October 13, 2020
Alcohol abstinence has been a growing trend among college-aged adults over the last two decades. It's an encouraging shift that aligns with a decline in alcohol use disorder.
However, those gains have been partly tempered by another trend: More young adults are using marijuana and misusing alcohol and marijuana together.
Those are the findings of a study conducted by researchers at the University of Michigan and Texas State University. They showcase a mixed bag of substance use trends among U.S. adults ages 18 to 22.
The percentage of college students who abstained from alcohol increased from 20% in 2002 to 28% in 2018, the study found.

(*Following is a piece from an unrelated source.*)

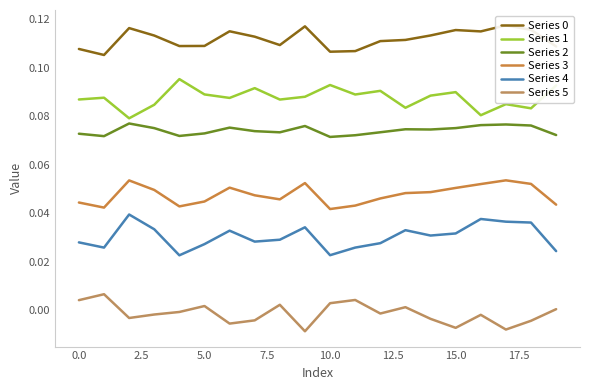

What is the sum of all Series 3 values?

1.0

It similarly jumped from 24% to 30% for young adults who were not in college.
At the same time, alcohol addiction rates plummeted.

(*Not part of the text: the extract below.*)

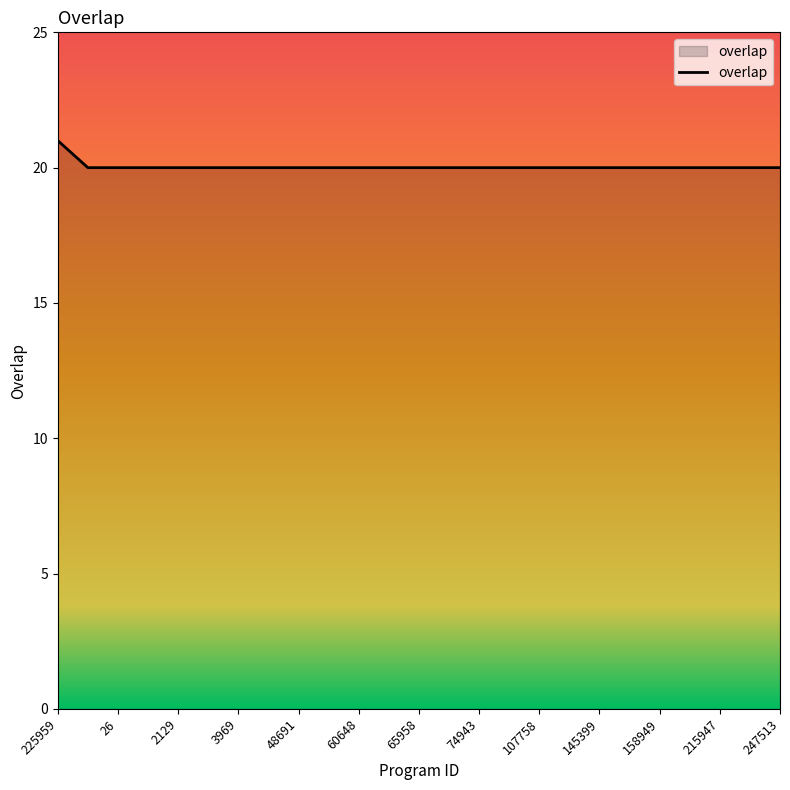

What is the smallest value displayed?

20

"The prevalence of alcohol use disorder in both groups in 2018 was roughly half of what it was in 2002," said Sean Esteban McCabe, director of the Center for the Study of Drugs, Alcohol, Smoking and Health at the University of Michigan.

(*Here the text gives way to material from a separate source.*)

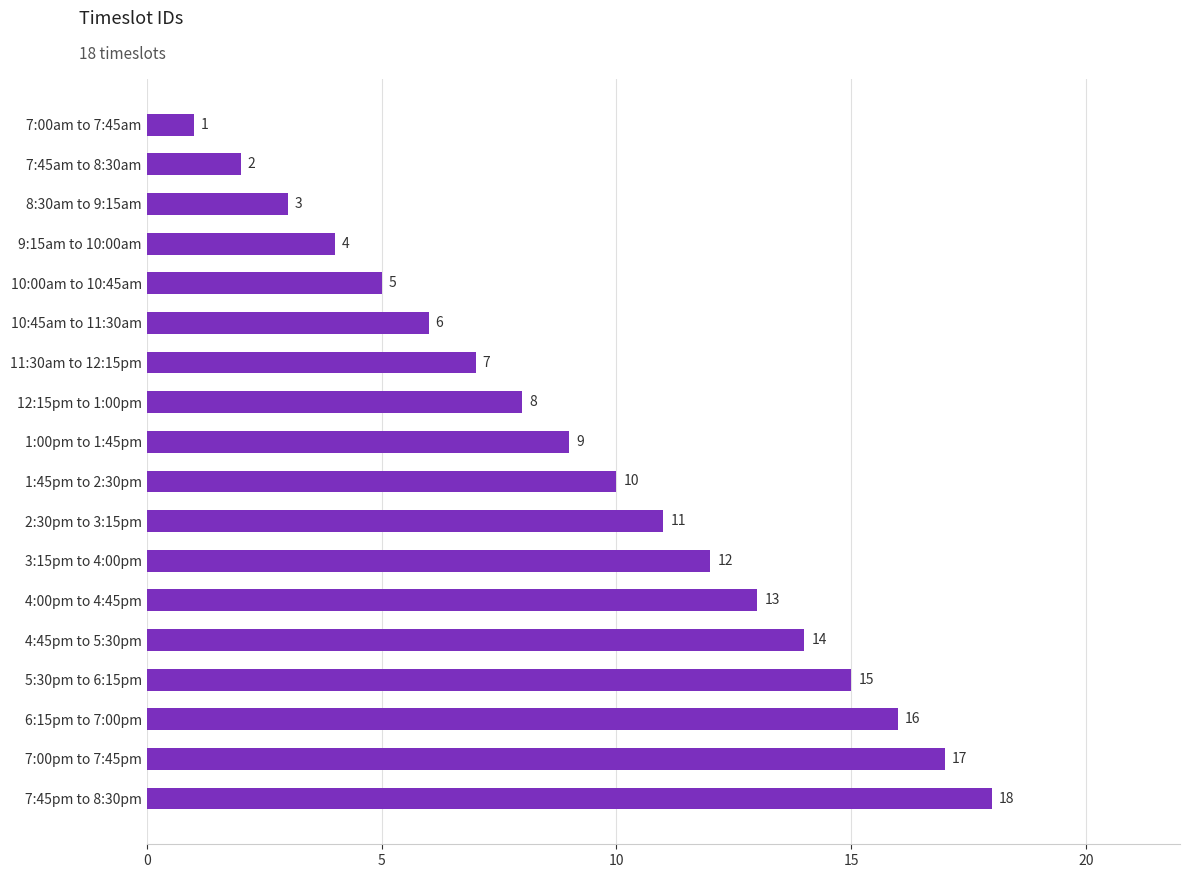

Is it true that the value at 4:00pm to 4:45pm is 13?

True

"We are excited to learn about these drops in disordered drinking, as alcohol-related consequences are one of the leading causes of mortality and morbidity for young adults."
Still, marijuana use increased, rising from about 33% to 37% in both groups, though the prevalence of marijuana use disorder remained stable. And researchers found the spike in co-use of alcohol and marijuana concerning.
The percentage of college students co-using marijuana and alcohol jumped from 20% in 2002 to 26% in 2018. Among non-college students, it increased from 21% to 25%.
"Polysubstance use can have more negative consequences and can be more difficult to treat," said co-author Ty Schepis, a psychology professor at Texas State.
Prescription drug use and illicit drug use also was common among adults who misused alcohol and marijuana, according to study data.
More than 75% of those with both alcohol use disorder and marijuana use disorder reported past-year prescription drug use and illicit drug use. And 62.2% reported prescription drug misuse.
Schepis added that from 2015 to 2018, only 2.5% of young adults who abstained from alcohol and marijuana reported misusing prescription drugs, compared to 25.1% of co-users who misused prescription drugs.
"That is a tenfold difference with potentially dangerous consequences," he said.
This highlights a changing "substance use landscape" where misusing several different substances is more common, researchers said. That requires different intervention strategies be adopted.
Schools and employers need to focus on screening and interventions for polysubstance use and abuse, McCabe said, noting more than 1 million young adults are in recovery.
"Interventions that focus solely on one substance will be less effective than interventions that take a more holistic polysubstance use perspective," McCabe said. "The findings of our study reinforce the complex task health professionals have of detecting and developing effective interventions to reduce consequences associated with polysubstance use, such as co-use of alcohol and marijuana."
The study, published Monday in JAMA Pediatrics, included data from a nationally representative survey of 182,722 young adults.